Jednakże temat „polskich obozów śmierci” powróci. Tkwi bowiem w nas, jak oścień zatruty niesprawiedliwością. Nie pozwolą nam również o nim zapomnieć zwolennicy tej antypolskiej tezy, krajowi i zagraniczni. Póki co, prześledźmy argumentację wybranych przeze mnie trzech medialnych obrońców Baracka Husseina Obamy II.

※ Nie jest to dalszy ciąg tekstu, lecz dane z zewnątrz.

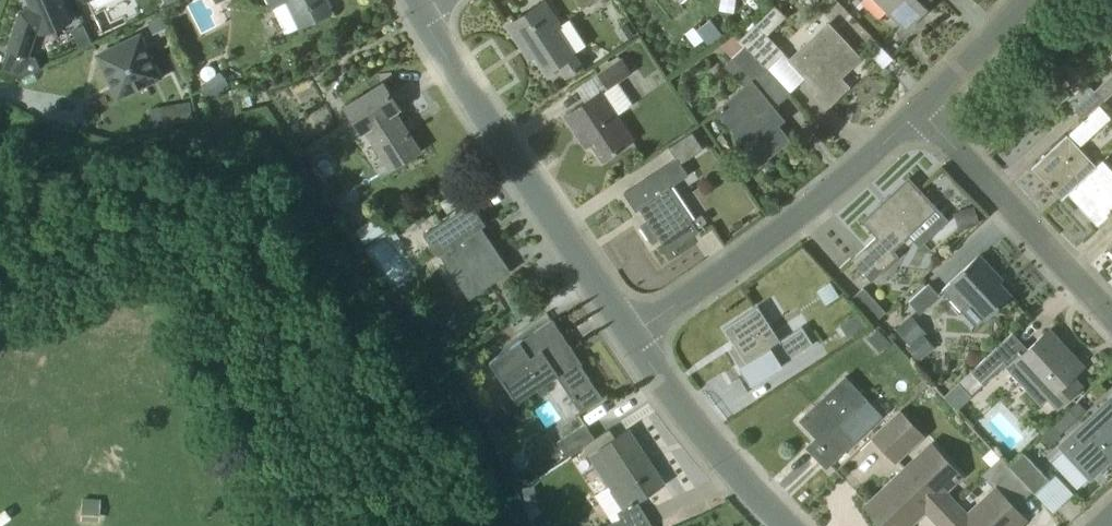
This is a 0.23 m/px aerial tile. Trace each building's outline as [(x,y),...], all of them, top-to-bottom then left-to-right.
[(72,20),(64,0),(28,0),(31,6),(20,11),(8,48),(29,55),(36,32),(40,30),(41,33),(72,20)] [(302,25),(302,26),(330,12),(325,0),(269,0),(272,7),(273,6),(285,33),(302,25)] [(582,8),(595,0),(577,0),(582,8)] [(894,17),(893,19),(897,22),(898,21),(907,30),(921,15),(917,12),(923,5),(924,6),(930,0),(876,0),(894,17)] [(582,66),(574,54),(557,27),(560,25),(545,1),(508,25),(519,42),(525,39),(546,72),(559,64),(566,76),(582,66)] [(768,68),(784,52),(755,23),(740,38),(768,68)] [(816,93),(817,94),(827,106),(848,86),(840,77),(860,58),(829,23),(790,60),(819,90),(816,93)] [(118,96),(160,77),(140,35),(99,55),(118,96)] [(756,80),(768,68),(740,38),(739,39),(745,45),(733,56),(756,80)] [(623,57),(597,74),(607,89),(633,72),(623,57)] [(207,85),(214,94),(215,96),(231,85),(220,71),(216,74),(207,80),(205,82),(207,85)] [(1095,89),(1105,100),(1111,93),(1111,74),(1095,89)] [(1095,89),(1088,82),(1087,82),(1083,77),(1078,81),(1086,89),(1070,104),(1083,118),(1081,120),(1082,121),(1067,134),(1031,166),(1062,199),(1068,193),(1097,166),(1079,147),(1111,117),(1099,104),(1105,100),(1095,89)] [(774,108),(753,82),(751,80),(716,108),(761,162),(789,139),(768,113),(774,108)] [(391,167),(420,150),(395,111),(400,108),(383,82),(350,104),(391,167)] [(603,159),(633,140),(601,91),(566,115),(578,132),(583,128),(603,159)] [(190,101),(170,104),(173,122),(193,119),(190,101)] [(689,175),(680,162),(703,148),(692,131),(669,146),(677,158),(637,184),(638,185),(627,193),(626,191),(624,193),(636,211),(644,206),(652,218),(640,226),(652,244),(664,236),(671,246),(707,221),(702,214),(689,223),(667,189),(689,175)] [(1104,160),(1097,166),(1068,193),(1098,225),(1108,215),(1109,215),(1111,212),(1111,169),(1104,160)] [(872,281),(885,268),(899,255),(894,250),(936,209),(909,178),(888,197),(894,203),(886,211),(880,205),(863,220),(877,235),(865,247),(851,259),(872,281)] [(470,295),(508,270),(483,234),(477,238),(473,232),(486,223),(471,201),(424,233),(439,255),(442,253),(470,295)] [(385,231),(376,216),(356,230),(365,244),(385,231)] [(961,309),(971,300),(987,318),(1011,295),(998,282),(992,276),(996,273),(980,255),(953,281),(952,280),(942,289),(961,309)] [(944,284),(957,272),(945,259),(932,272),(944,284)] [(929,283),(909,301),(920,313),(940,295),(929,283)] [(852,297),(875,320),(886,310),(863,286),(852,297)] [(754,310),(759,307),(758,306),(724,328),(735,345),(729,349),(751,384),(813,344),(802,326),(775,343),(754,310)] [(840,324),(848,337),(867,325),(859,312),(840,324)] [(919,361),(927,354),(916,341),(919,338),(910,328),(917,321),(911,315),(896,329),(909,344),(906,346),(919,361)] [(581,411),(602,397),(580,365),(582,363),(552,320),(490,361),(518,402),(557,375),(581,411)] [(890,341),(878,328),(868,338),(880,350),(890,341)] [(1059,408),(1066,402),(1082,387),(1072,376),(1083,366),(1082,365),(1078,369),(1059,348),(1062,344),(1049,330),(1029,349),(1013,332),(971,371),(983,384),(1004,364),(1009,369),(1042,405),(1050,398),(1059,408)] [(812,452),(826,467),(855,440),(840,424),(866,400),(846,378),(801,418),(824,442),(812,452)] [(1065,441),(1061,445),(1091,478),(1111,458),(1111,398),(1065,441)] [(896,463),(925,435),(900,409),(870,437),(896,463)] [(568,456),(595,438),(585,423),(558,441),(568,456)] [(632,505),(664,484),(628,429),(599,448),(622,483),(611,490),(623,508),(631,503),(632,505)] [(962,477),(931,445),(868,505),(889,525),(900,525),(914,513),(912,511),(920,502),(943,525),(957,525),(967,516),(946,493),(962,477)] [(1033,490),(1032,490),(1035,493),(1049,479),(1023,452),(1010,465),(1033,490)] [(1010,465),(1009,466),(1000,456),(981,474),(996,489),(967,516),(957,525),(1016,525),(1024,518),(1014,507),(1032,490),(1033,490),(1010,465)] [(538,503),(535,485),(523,487),(526,506),(538,503)] [(621,518),(603,525),(624,525),(621,518)]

Daniel Passent z „Polityki” sprawę zbagatelizował, uważając tę wypowiedź za zwykły lapsus, za coś w rodzaju niegroźnego wypadku przy pracy, nad którym nie warto w ogóle deliberować. Ale czy po tym publicyście można się było spodziewać czegoś innego?

Z kolei Sławomir Sierakowski zinterpretował słowa prezydenta USA „geograficznie”. Wedle niego Obama miał na myśli Polskę jako miejsce istnienia tych obozów, nie zaś Polaków jako oprawców. Przypomina to szkolną „analizę” utworu literackiego, posługującą się domysłem, „co autor miał na myśli”. Na myśli miał to, co powiedział. Skąd bowiem redaktor Krytyki Politycznej, choćby i naczelny, wie, że było to coś innego? Zaś samego argumentu „geograficznego” nie da się utrzymać właśnie z powodu… geografii. Politycznej, ma się rozumieć. Lecz o tym za chwilę.

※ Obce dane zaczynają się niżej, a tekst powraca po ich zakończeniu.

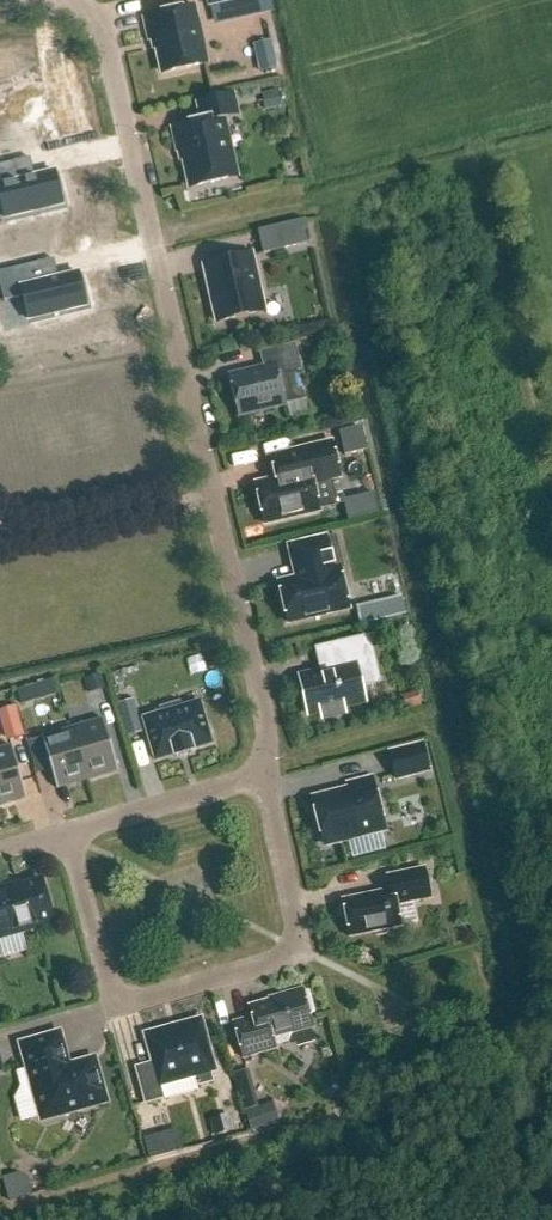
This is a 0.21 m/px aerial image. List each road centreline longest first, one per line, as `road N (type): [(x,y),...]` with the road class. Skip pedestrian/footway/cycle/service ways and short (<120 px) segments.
road 1 (residential): [(61,0),(101,41),(265,724),(260,787)]
road 2 (residential): [(260,787),(299,953),(110,1006),(67,834)]
road 3 (residential): [(260,787),(67,834)]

Jeśli Passent i Sierakowski mnie nie zaskoczyli, to zaskoczył mnie Stanisław Michalkiewicz. Lubię czytać jego felietony. Odpowiada mi w nich ostrość sformułowań, ironia, kpina, sarkazm. Sam chciałbym tak pisać. Podzielam też wiele opinii i ocen tego publicysty. Choć nie wszystkie. W jednym z ostatnich felietonów, „Gaffa starannie zaprojektowana”, napisał, że „znaczna część tych zbrodni dokonała się na polskim terytorium państwowym”. Idzie, oczywiście, o zbrodnie niemieckie.

Otóż uważam tę tezę Michalkiewicza za nieścisłą, by nie powiedzieć – błędną. De facto Polska jako państwo wtedy nie istniała. Istniała jedynie de iure, jako podmiot prawa międzynarodowego. Ale domagać się wówczas od Niemców i Sowietów respektowania tego prawa, to jakby pisać na Berdyczów.

Oświęcim, na mocy dekretu Adolfa Hitlera, już w pierwszych miesiącach wojny został włączony do III Rzeszy. Tak więc KL Auschwitz powstał oraz funkcjonował na „niemieckim terytorium państwowym” – czy nam się w odniesieniu do Oświęcimia to określenie podoba, czy nie. Z tego choćby powodu był niemieckim obozem śmierci, nie zaś polskim. Niemcy dokonali przy tym dwojakiego rodzaju zbrodni: najpierw na suwerennym państwie polskim, potem na więźniach obozu. Warto o tej podwójnej zbrodni pamiętać.

Jak powszechnie wiadomo, z reszty polskich ziem, nie włączonych do III Rzeszy i nie zagarniętych przez Związek Sowiecki, utworzyli Generalne Gubernatorstwo (zwane potocznie Generalną Gubernią), administracyjną hybrydę, zarządzaną z Krakowa przez niemieckiego gubernatora Hansa Franka. Flaga tego niby-państwa była tożsama z niemiecką. Reszta symboliki państwowej – również.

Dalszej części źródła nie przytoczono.